Here at Early Ed Watch, we wanted to look more closely at final funding figures for early education-related programs in particular. The chart below shows funding levels for key programs operated by the Department of Education and the Department of Health and Human Services, as well as a column showing what President Obama had requested. 

 
Recent Funding for Early Education Programs, plus President’s Request
(in billions)
Program
FY2009
ARRA
FY2010 President's Request
FY 2010
Title I
$14.5
$10     
$13    
$14.5   
Title I Early Childhood Grants
--
--
$0.500
--
Early Learning Challenge Fund
--
--
$0.300
--
Reading First
--
--
--
--
Early Reading First
$0.113
--
$0.163
--
Striving Readers
$0.035
--
$0.370
$0.250
Even Start
$0.066
--
--
$0.066
IDEA Preschool
$0.374
$0.400
$0.374
$0.374
IDEA Infants and Families (Part C)
$0.439
$0.500
$0.439
$0.439
Child Care and Development Block Grant
$2.13 
$2      
$2.13 
$2.13  
Head Start (includes Early Head Start)
$7.11 
$2.1   
$7.23  
$7.23  
 Source: The New America Foundation; Conference Report 111-366 to accompany H.R. 3288.

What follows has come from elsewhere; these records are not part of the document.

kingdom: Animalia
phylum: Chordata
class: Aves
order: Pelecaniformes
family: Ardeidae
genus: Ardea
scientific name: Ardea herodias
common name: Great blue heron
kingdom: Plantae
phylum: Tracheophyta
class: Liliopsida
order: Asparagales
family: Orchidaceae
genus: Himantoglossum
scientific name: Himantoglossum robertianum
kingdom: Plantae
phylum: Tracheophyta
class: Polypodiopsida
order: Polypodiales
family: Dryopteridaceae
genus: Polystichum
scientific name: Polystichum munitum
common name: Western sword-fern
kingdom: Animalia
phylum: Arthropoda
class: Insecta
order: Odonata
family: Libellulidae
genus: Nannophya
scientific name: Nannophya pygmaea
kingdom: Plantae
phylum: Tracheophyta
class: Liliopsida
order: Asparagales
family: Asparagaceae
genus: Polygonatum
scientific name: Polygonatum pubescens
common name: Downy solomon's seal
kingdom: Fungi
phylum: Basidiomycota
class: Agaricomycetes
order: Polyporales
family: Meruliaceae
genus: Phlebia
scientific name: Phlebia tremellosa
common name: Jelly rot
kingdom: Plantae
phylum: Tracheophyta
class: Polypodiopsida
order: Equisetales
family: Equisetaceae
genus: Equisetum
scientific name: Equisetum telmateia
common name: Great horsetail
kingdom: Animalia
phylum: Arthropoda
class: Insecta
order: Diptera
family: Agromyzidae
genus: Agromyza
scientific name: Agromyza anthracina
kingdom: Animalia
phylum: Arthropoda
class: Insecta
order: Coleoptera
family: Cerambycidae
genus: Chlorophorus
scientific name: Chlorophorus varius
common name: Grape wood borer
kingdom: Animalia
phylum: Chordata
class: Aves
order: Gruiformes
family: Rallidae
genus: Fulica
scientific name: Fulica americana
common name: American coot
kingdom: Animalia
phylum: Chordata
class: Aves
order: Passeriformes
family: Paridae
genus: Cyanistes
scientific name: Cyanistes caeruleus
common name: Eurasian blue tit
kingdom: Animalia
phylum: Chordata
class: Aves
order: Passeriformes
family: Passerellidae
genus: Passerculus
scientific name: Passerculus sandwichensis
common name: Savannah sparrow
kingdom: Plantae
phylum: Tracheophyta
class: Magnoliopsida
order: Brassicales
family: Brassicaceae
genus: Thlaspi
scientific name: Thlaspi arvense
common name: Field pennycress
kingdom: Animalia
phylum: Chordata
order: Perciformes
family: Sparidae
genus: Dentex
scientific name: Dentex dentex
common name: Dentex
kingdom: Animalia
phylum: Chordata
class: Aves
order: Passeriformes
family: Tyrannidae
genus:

A couple of notes on what these numbers mean. In its fiscal year 2010 budget request, the administration proposed reducing the FY2010 appropriation for Title I, the largest federal elementary and secondary education program. The idea was that, because school districts have received a large influx of Title I funding through the American Recovery and Reinvestment Act (ARRA, or stimulus), the administration could divert some funds from Title I this year to fund new initiatives focused on its key priorities. Two of the initiatives the administration proposed funding with money from Title I were directly related to early education: Title I Early Childhood Grants and the Early Learning Challenge Fund. The appropriations committee didn’t go for the proposal, though, so the final appropriations bill maintains Title I funds at the same level as the FY2009 appropriation bill, and it does not fund proposed Early Childhood Grants or the Early Learning Challenge Fund. The Early Learning Challenge Fund, however, is included in the Student Aid and Fiscal Responsibility Act (SAFRA) as a $1-billion-a-year-program and it will likely receive mandatory funding (funding that is not subject to annual appropriations), once Congress passes SAFRA, which we expect will happen after legislators wrap up work on health care reform.

Changes in funding for literacy programs also deserve some explanation. In its fiscal year 2010 budget request, the administration requested a large increase in funding for the Striving Readers program, which currently provides modest funding for adolescent literacy programs. Explanatory materials accompanying the request stated that the administration was seeking the increase in Striving Readers funds in order to both expand adolescent literacy efforts and restore federal funding for elementary literacy programs, which had been eliminated when Congress defunded the Reading First program in fiscal year 2009. This legislation increases Striving Readers funding to $250 million for fiscal year 2010, and also eliminates funding for the Early Reading First program, folding it into the new Striving Readers.

Early Ed Watch is pleased to see this appropriations bill restore funding for K-3 literacy programs by including it in Striving Readers, but we are concerned that the funding levels for literacy are too sparse and are spread too thin. The $250 million funding level in this bill is just a quarter of what was spent on Reading First only three years ago—and instead of being concentrated in the early years, it’s spread across the entire P-12 continuum. The legislation also maintains funding for the Even Start family literacy program, which the administration had proposed eliminating.

The bill maintains funding for IDEA Preschool and Infants and Toddlers (Part C) programs and the Child Care and Development Block Grant at their fiscal year 2009 appropriations bill levels. And it provides a modest increase in Head Start funding, as requested by the administration, to sustain increases in the cost-of-living allowance that Head Start staff received in the stimulus.